While cooking dinner, I was pondering a twitter conversation, and some news reports that had been referenced. With my vast expanse of science journalism (hah) on the one hand, and personal insight into major newsworthy events on the other, I realized there was a universal law waiting to be articulated.
Here, then, is Grant’s First Law of Journalism:
All news articles contain at best one error, and probably more than one untruth.
If this is true, then whenever you read, hear or watch a news report, you must know that it is somehow fundamentally flawed if not not outright wrong.
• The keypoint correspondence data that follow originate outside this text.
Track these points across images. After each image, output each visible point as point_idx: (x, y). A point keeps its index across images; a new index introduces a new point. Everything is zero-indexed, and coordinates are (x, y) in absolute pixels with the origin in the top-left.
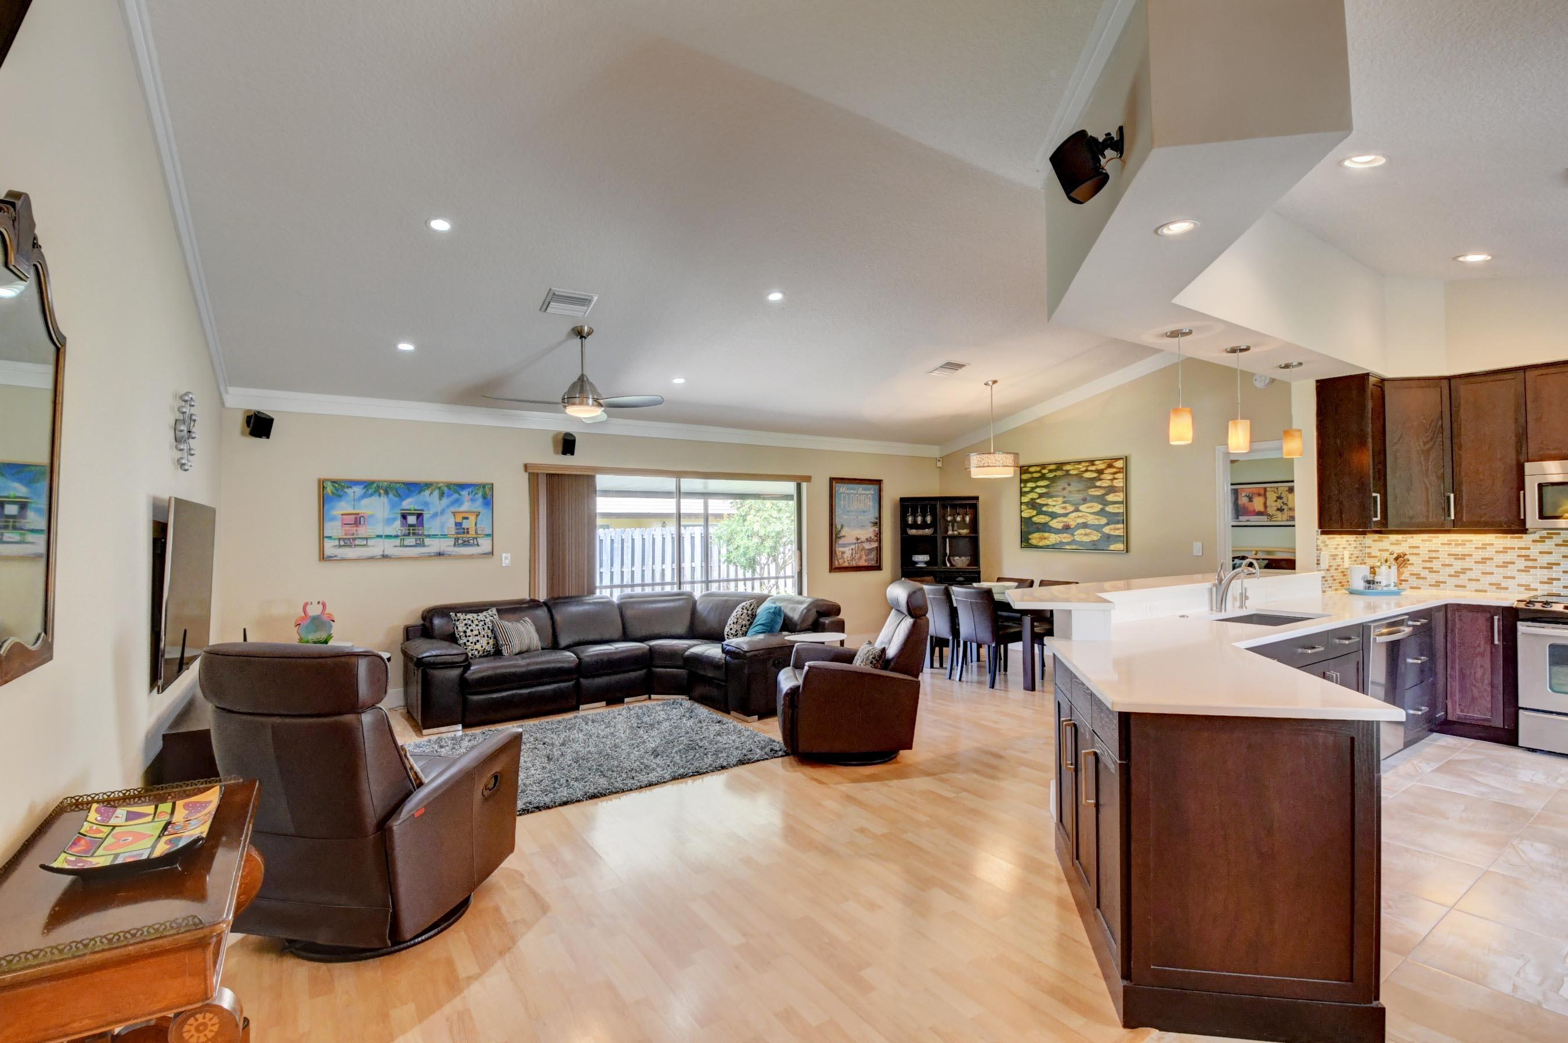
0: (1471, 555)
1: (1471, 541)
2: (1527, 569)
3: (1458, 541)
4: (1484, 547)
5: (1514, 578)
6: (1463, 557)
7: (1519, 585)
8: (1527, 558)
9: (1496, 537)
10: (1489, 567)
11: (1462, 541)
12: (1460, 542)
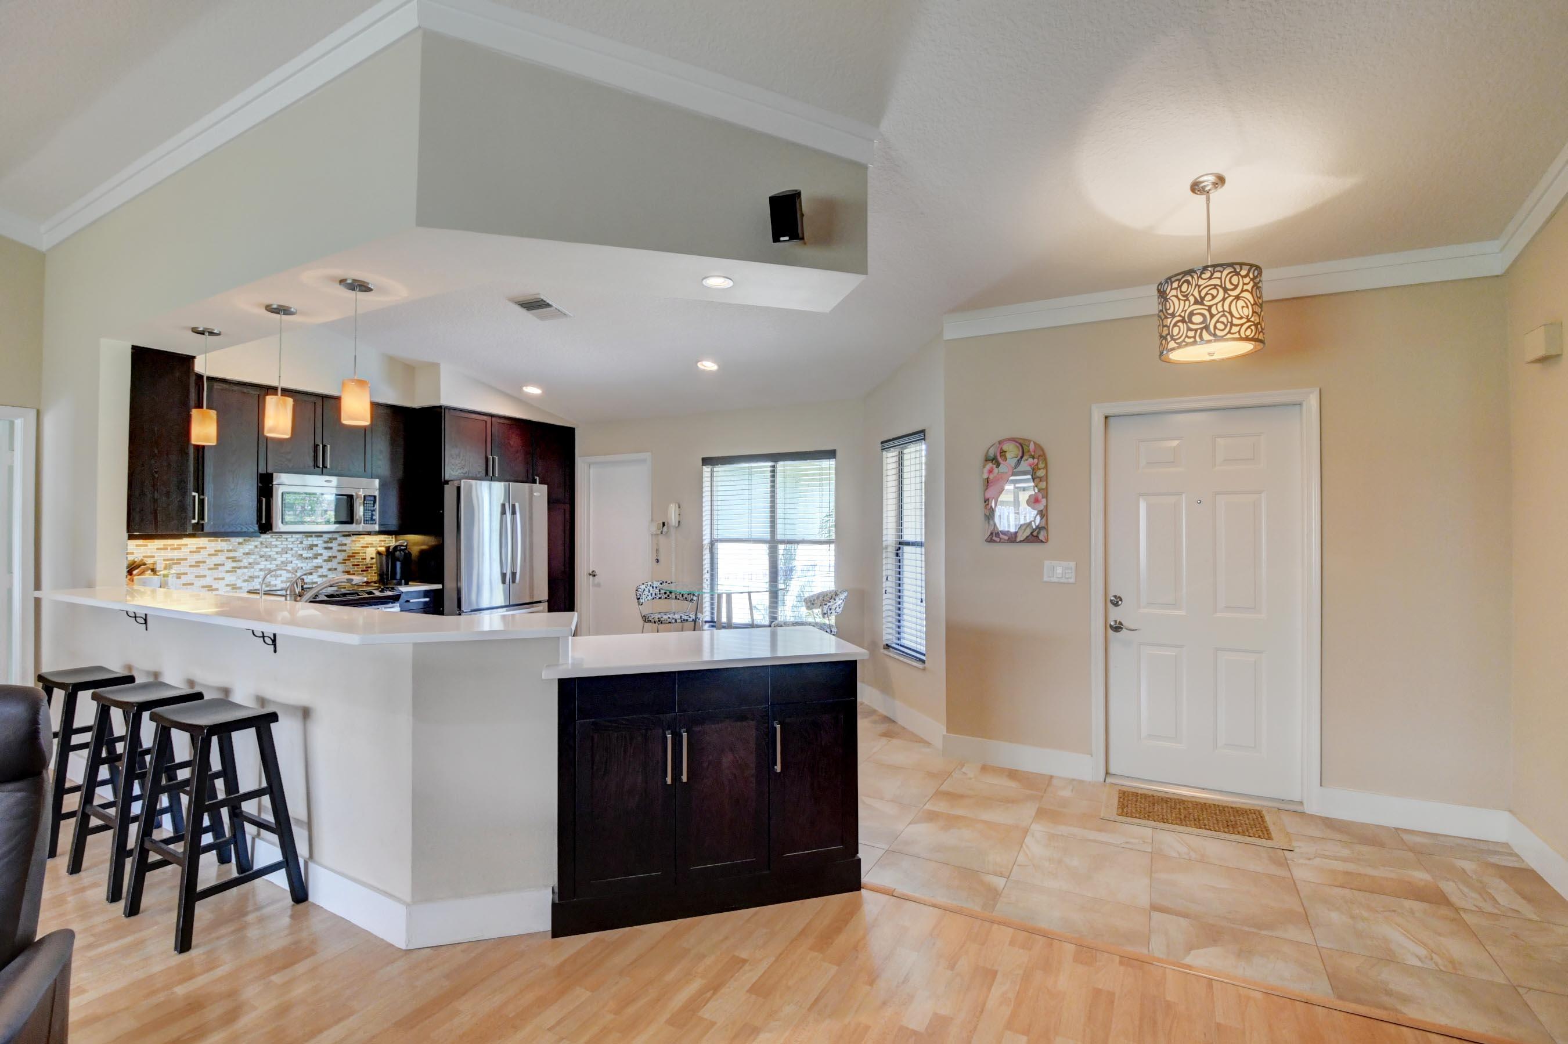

And if you can’t find anything obviously wrong, you’re not looking hard enough.
I shall consider this post a news report.
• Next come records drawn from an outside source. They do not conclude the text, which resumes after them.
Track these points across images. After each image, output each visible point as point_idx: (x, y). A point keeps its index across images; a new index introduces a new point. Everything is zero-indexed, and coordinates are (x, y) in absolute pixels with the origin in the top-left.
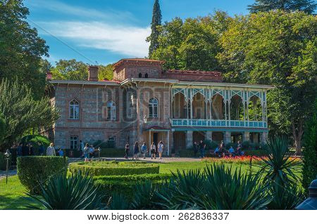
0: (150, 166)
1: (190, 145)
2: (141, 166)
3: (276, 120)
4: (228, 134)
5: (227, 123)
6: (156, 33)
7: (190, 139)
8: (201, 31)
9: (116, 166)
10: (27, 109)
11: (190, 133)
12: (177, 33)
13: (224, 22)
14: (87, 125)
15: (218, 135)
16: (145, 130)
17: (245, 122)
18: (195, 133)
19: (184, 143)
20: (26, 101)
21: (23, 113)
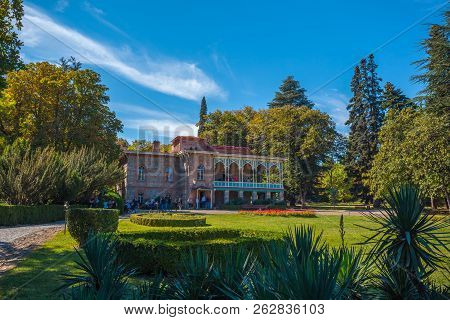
0: (198, 217)
1: (227, 201)
2: (190, 218)
3: (288, 184)
4: (255, 193)
5: (255, 185)
6: (203, 120)
7: (227, 196)
8: (234, 120)
9: (169, 218)
10: (101, 170)
11: (227, 192)
12: (218, 119)
13: (251, 114)
14: (151, 185)
15: (248, 194)
16: (194, 189)
17: (266, 184)
18: (231, 192)
19: (223, 200)
20: (100, 163)
21: (97, 173)
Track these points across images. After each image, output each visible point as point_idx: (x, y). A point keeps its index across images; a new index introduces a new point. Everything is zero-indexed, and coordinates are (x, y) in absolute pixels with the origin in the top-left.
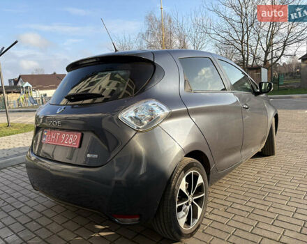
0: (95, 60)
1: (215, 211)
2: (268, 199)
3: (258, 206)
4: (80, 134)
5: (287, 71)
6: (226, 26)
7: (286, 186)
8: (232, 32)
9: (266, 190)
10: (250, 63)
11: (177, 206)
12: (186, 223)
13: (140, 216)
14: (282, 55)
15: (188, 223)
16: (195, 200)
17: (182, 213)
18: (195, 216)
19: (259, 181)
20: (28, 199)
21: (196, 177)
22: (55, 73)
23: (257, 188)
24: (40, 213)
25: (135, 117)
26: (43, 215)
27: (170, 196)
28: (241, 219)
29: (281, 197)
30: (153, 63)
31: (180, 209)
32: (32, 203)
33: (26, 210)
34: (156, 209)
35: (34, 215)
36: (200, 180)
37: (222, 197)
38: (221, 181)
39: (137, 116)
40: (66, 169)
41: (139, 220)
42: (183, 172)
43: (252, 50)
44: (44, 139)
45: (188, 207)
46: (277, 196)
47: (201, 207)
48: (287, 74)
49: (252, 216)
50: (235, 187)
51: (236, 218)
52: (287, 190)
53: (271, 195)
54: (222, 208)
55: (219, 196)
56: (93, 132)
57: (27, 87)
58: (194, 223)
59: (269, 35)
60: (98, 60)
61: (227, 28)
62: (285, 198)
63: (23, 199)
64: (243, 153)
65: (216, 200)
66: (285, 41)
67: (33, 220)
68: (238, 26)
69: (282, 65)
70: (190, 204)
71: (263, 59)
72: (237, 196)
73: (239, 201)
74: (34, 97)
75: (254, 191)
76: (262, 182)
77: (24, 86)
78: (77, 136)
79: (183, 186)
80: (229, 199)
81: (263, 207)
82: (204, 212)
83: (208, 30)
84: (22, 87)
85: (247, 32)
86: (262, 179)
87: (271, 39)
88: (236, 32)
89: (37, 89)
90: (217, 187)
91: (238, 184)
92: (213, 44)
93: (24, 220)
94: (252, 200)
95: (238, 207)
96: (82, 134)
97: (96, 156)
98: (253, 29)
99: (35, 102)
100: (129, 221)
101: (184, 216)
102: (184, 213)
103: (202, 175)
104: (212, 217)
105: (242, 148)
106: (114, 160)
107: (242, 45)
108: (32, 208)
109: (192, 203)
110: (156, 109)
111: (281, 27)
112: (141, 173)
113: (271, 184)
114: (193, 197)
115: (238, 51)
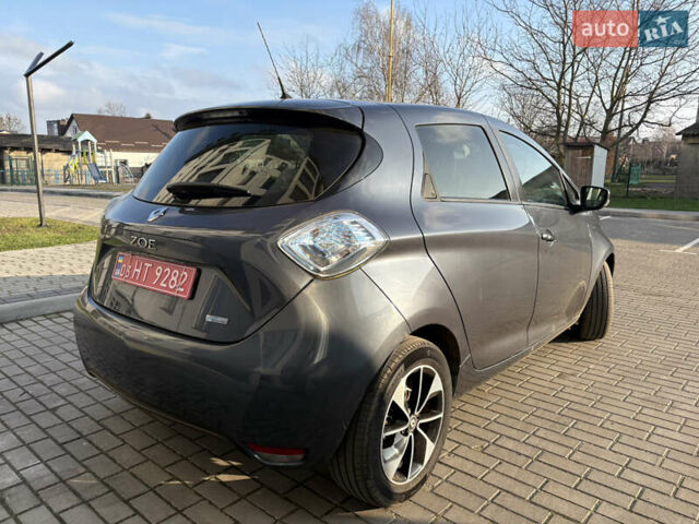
0: (236, 114)
1: (462, 451)
2: (573, 433)
3: (551, 447)
4: (194, 270)
5: (650, 156)
6: (528, 47)
7: (614, 410)
8: (541, 61)
9: (571, 414)
10: (572, 132)
11: (384, 435)
12: (398, 470)
13: (306, 451)
14: (642, 121)
15: (403, 471)
16: (422, 426)
17: (393, 451)
18: (419, 459)
19: (561, 395)
20: (75, 390)
21: (429, 379)
22: (148, 117)
23: (554, 408)
24: (98, 422)
25: (313, 247)
26: (105, 428)
27: (372, 414)
28: (514, 472)
29: (600, 432)
30: (360, 132)
31: (389, 441)
32: (82, 400)
33: (68, 413)
34: (339, 441)
35: (85, 426)
36: (437, 386)
37: (479, 421)
38: (482, 387)
39: (317, 245)
40: (156, 339)
41: (303, 460)
42: (402, 367)
43: (578, 106)
44: (117, 272)
45: (406, 439)
46: (593, 429)
47: (433, 441)
48: (648, 162)
49: (536, 467)
50: (509, 403)
51: (504, 468)
52: (613, 418)
53: (580, 425)
54: (477, 445)
55: (472, 419)
56: (222, 269)
57: (85, 142)
58: (416, 472)
59: (620, 75)
60: (245, 114)
61: (531, 52)
62: (608, 434)
63: (62, 390)
64: (533, 332)
65: (465, 427)
66: (652, 93)
67: (81, 436)
68: (554, 50)
69: (640, 142)
70: (411, 434)
71: (601, 128)
72: (511, 422)
73: (513, 433)
74: (99, 164)
75: (547, 415)
76: (566, 396)
77: (80, 140)
78: (188, 274)
79: (400, 395)
80: (494, 427)
81: (560, 450)
82: (438, 451)
83: (489, 52)
84: (75, 140)
85: (572, 65)
86: (567, 390)
87: (623, 83)
88: (550, 62)
89: (109, 147)
90: (470, 399)
91: (515, 397)
92: (497, 85)
93: (63, 434)
94: (541, 433)
95: (510, 444)
96: (199, 273)
97: (224, 320)
98: (585, 59)
99: (102, 176)
100: (281, 460)
101: (396, 456)
102: (396, 451)
103: (441, 376)
104: (453, 461)
105: (531, 321)
106: (261, 333)
107: (558, 91)
108: (80, 410)
109: (416, 432)
110: (358, 232)
111: (647, 61)
112: (316, 361)
113: (585, 401)
114: (419, 418)
115: (549, 105)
Are you calling Richard a Cretan?
The second law will probably deal with the expertise required to locate the error and/or untruth in relation to the audience the newspaper article is aimed at.
I agree, and would expand GFLJ thusly:
"All news articles contain at best one error, at least one misrepresentation and probably more than one untruth." © RPG
I had a witty riposte to Bob, but was at the ORCID meeting all morning and couldn’t comment here from my iPhone so the moment was lost.
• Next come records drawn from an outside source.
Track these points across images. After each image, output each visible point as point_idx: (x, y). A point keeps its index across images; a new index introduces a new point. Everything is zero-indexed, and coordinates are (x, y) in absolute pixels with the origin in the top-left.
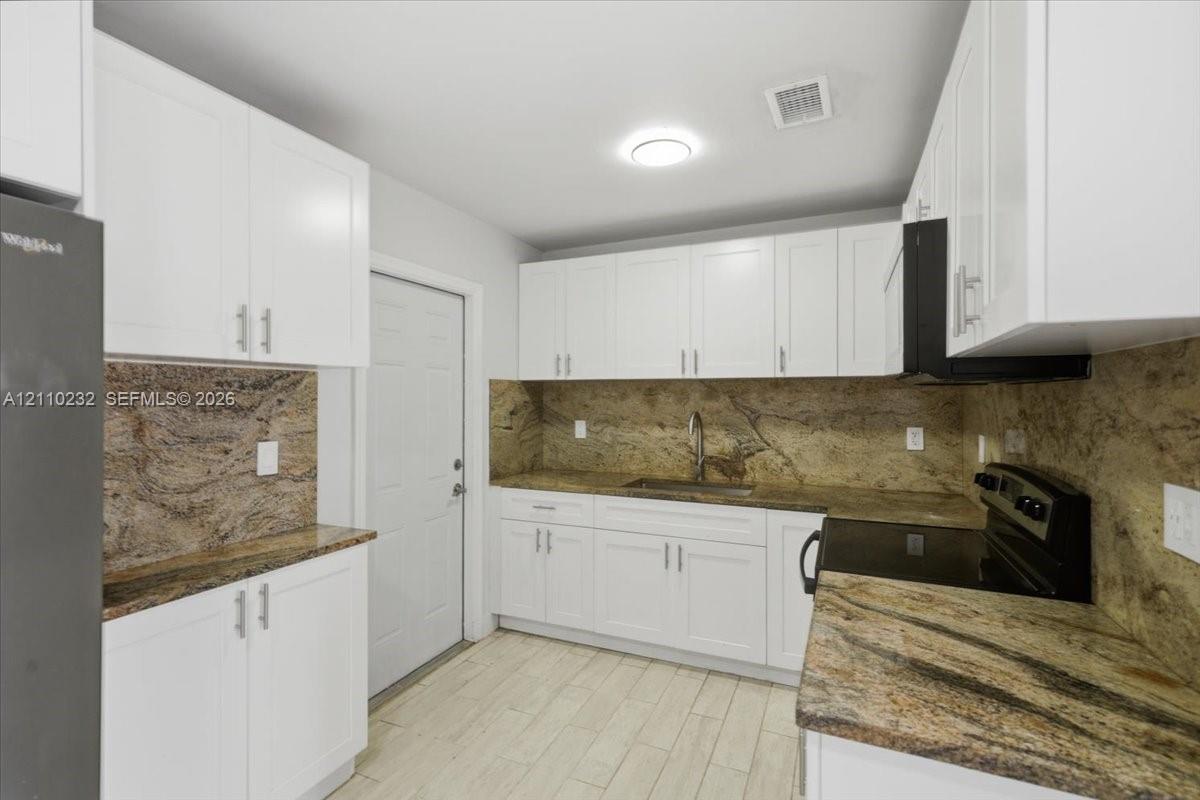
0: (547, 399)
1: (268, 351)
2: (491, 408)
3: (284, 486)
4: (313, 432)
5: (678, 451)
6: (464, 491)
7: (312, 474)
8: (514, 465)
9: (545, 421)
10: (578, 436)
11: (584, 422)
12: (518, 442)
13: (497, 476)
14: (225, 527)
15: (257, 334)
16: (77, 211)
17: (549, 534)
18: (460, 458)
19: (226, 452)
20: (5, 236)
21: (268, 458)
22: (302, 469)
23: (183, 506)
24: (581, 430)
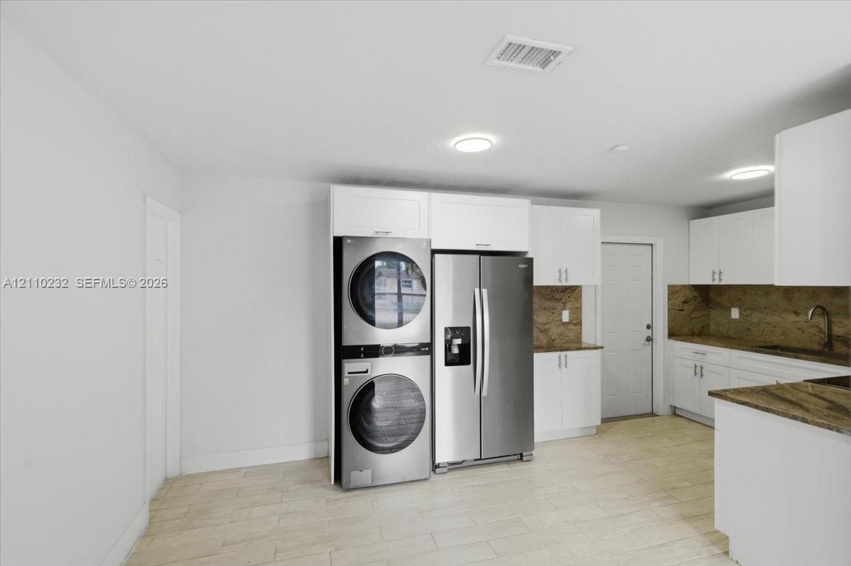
0: (712, 294)
1: (567, 281)
2: (669, 300)
3: (571, 327)
4: (581, 308)
5: (810, 330)
6: (652, 340)
7: (580, 324)
8: (686, 331)
9: (711, 308)
10: (733, 317)
11: (737, 309)
12: (689, 318)
13: (672, 335)
14: (553, 337)
15: (564, 277)
16: (526, 256)
17: (702, 368)
18: (651, 324)
19: (553, 313)
20: (520, 266)
21: (566, 316)
22: (577, 322)
23: (542, 329)
24: (735, 313)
Nicolas, I did wonder about the ‘misrepresentation’ bit, but wasn’t sure of my facts, so didn’t publish it.
Of course, being older and wiser, I might now cast GFLJ as you did, with the disclaimer ‘this might not be true; check your own facts’ smirk
What a perfectly daft and quick post.
Of course, the misrepresentation that I made might be that there is no misrepresentation, and we are back with the Cretans…
At least they serve decent coffee.
Bah, Bob beat me to it by four days. But, since the question has been begged… does this also apply to blog posts? How about blog comments? The llama is equipped with fins for swimming and a beak for eating honey, you know.
Doubly so. And the lurkers agree with me in email.